13 fév 11 ge armes amnistie.jpg13 fév 11 ge armes.jpgGenève fera sans doute exception, avec quelques autres villes suisses. Le canton a dit oui, fortement, à l'initiative des femmes qui voulaient refuser à leurs hommes le droit ancestral de revenir à la maison avec leur arme de service. Les Genevois ont accepté l'initiative par 61%. [cliquez sur l'image de gauche pour voir le résultat et ici pour le détail par commune]

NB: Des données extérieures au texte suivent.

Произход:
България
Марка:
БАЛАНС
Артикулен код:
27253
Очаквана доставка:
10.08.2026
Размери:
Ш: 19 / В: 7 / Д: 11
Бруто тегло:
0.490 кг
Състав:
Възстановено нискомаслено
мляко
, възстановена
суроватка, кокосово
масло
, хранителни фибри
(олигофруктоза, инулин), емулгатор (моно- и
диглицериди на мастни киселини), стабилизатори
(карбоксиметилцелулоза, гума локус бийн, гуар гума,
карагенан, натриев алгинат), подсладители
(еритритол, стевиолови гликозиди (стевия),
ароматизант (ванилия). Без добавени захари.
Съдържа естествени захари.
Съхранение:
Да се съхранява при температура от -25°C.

En revanche, les Genevois ont refusé assez nettement le projet d'amnistie fiscale proposée par la majorité de droite du Grand Conseil. Ils ont également renvoyé sa copie au Conseil d'Etat à majorité de droite qui voulait fusionner quatre régies publiques en une régie mamouth. Les PME du bâtiment qui pouvaient craindre du mammouth d'être moins bien considérées ont sans doute fait pencher la balance en faveur d'un non défendu par les défenseurs des locataires. [cliquez sur l'image de droite et ici pour les résultats par communes]

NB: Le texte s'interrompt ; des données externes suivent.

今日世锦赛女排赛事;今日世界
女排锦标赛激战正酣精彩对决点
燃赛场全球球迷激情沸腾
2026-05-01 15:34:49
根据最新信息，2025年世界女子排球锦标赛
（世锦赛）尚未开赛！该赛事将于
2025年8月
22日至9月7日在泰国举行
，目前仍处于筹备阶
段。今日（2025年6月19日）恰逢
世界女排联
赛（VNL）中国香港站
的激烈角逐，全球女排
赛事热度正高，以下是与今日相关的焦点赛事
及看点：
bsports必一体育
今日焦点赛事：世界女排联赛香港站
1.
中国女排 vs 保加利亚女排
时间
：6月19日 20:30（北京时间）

Ce vote qui désavoue le gouvernement et le parlement intervient à un mois exactement des élections municipales. Il en dit long sur le divorce des partis de l'entente - PDC et radicaux libéraux - avec les citoyens. La cacade de la régie publique cantonale a peut-être incité les ultimes électeurs d'un scrutin qui aura duré plus de trois semaines - c'est beaucoup trop long - à sanctionner le Conseil d'Etat et son président Mark Muller, ex secrétaire de la Chambre genevoise immobilière.

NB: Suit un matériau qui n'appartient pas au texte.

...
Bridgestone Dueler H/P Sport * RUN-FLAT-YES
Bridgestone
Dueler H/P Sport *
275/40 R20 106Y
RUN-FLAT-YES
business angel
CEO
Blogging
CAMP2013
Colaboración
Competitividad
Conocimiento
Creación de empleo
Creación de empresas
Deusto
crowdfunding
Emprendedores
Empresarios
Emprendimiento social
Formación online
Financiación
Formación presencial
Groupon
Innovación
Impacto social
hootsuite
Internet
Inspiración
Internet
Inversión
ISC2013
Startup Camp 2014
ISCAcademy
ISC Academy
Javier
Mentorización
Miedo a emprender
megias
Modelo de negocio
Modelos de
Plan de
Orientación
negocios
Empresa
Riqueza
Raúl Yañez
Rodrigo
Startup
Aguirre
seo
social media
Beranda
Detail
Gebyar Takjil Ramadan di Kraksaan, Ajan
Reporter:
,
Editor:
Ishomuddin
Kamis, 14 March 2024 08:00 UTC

En ville de Genève, seuls quatre des dix-sept arrondissements électoraux ont dit oui à l'amnistie fiscale. Le projet clairement rejeté par la gauche et soutenu par toute la droite MCG et UDC compris a sans doute fait l'objet d'un rejet d'honneur et d'humeur de la part de nombreux électeurs de droite, heurtés par la mansuétude à l'égard des fraudeurs du fisc quand en d'autres infractions, la main de la justice est lourde et aveugle.

Pour ne pas l'avoir compris, les libéraux qui avaient connu le succès sur des projets de baisse d'impôts ont conduit leur camp à la déroute. Un échec qui risque de coûter très cher lorsqu'il s'agira de convaincre les Genevois de baisser les impôts des entreprises sous la pression de l'Union européenne.